● **Stated problem**
From the items below, output everything from the line containing "family: Asteraceae" down to the line containing "genus: Euphorbia", both included, as a JSON list of strings with one string per line and blank lines omitted.

▼▼▼

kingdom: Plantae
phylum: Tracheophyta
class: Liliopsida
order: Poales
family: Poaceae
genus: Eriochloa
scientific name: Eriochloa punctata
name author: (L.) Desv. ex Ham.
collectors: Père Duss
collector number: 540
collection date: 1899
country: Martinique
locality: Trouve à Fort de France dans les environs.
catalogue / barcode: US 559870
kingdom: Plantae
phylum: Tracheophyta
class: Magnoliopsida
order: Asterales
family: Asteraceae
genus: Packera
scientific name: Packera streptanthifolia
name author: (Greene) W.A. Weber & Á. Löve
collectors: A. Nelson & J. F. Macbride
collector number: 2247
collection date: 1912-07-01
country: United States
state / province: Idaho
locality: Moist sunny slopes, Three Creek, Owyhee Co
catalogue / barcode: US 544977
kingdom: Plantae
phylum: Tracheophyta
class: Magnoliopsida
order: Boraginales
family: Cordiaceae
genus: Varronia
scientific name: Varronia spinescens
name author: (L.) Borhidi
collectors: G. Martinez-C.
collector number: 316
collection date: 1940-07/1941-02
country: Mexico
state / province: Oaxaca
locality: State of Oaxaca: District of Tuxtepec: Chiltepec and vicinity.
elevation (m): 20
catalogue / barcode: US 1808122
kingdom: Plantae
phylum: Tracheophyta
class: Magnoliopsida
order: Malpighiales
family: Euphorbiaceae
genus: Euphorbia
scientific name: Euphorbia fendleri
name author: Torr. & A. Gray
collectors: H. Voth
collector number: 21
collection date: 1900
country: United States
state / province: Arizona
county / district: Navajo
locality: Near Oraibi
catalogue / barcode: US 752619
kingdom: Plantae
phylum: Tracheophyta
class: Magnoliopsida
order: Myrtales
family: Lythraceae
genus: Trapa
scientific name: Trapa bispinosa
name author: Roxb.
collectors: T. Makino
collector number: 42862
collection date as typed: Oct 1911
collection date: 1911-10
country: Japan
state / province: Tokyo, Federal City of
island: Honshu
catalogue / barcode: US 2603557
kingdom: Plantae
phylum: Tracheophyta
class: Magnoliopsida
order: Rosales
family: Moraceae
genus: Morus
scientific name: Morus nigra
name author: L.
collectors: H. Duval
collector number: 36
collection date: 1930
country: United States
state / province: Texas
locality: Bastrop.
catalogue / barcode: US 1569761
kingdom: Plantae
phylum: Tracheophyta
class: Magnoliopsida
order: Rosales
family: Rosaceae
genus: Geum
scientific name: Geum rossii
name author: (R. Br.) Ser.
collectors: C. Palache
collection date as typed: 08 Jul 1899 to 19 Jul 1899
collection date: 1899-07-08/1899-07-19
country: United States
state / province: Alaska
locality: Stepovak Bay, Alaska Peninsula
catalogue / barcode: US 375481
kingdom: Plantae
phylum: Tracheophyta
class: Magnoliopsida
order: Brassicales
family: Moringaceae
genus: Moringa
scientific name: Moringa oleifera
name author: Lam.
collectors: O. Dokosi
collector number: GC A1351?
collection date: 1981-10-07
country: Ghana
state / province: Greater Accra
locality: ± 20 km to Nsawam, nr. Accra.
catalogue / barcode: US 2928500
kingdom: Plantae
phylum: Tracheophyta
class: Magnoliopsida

▲▲▲

● **Solution below**
[
  "family: Asteraceae",
  "genus: Packera",
  "scientific name: Packera streptanthifolia",
  "name author: (Greene) W.A. Weber & Á. Löve",
  "collectors: A. Nelson & J. F. Macbride",
  "collector number: 2247",
  "collection date: 1912-07-01",
  "country: United States",
  "state / province: Idaho",
  "locality: Moist sunny slopes, Three Creek, Owyhee Co",
  "catalogue / barcode: US 544977",
  "kingdom: Plantae",
  "phylum: Tracheophyta",
  "class: Magnoliopsida",
  "order: Boraginales",
  "family: Cordiaceae",
  "genus: Varronia",
  "scientific name: Varronia spinescens",
  "name author: (L.) Borhidi",
  "collectors: G. Martinez-C.",
  "collector number: 316",
  "collection date: 1940-07/1941-02",
  "country: Mexico",
  "state / province: Oaxaca",
  "locality: State of Oaxaca: District of Tuxtepec: Chiltepec and vicinity.",
  "elevation (m): 20",
  "catalogue / barcode: US 1808122",
  "kingdom: Plantae",
  "phylum: Tracheophyta",
  "class: Magnoliopsida",
  "order: Malpighiales",
  "family: Euphorbiaceae",
  "genus: Euphorbia"
]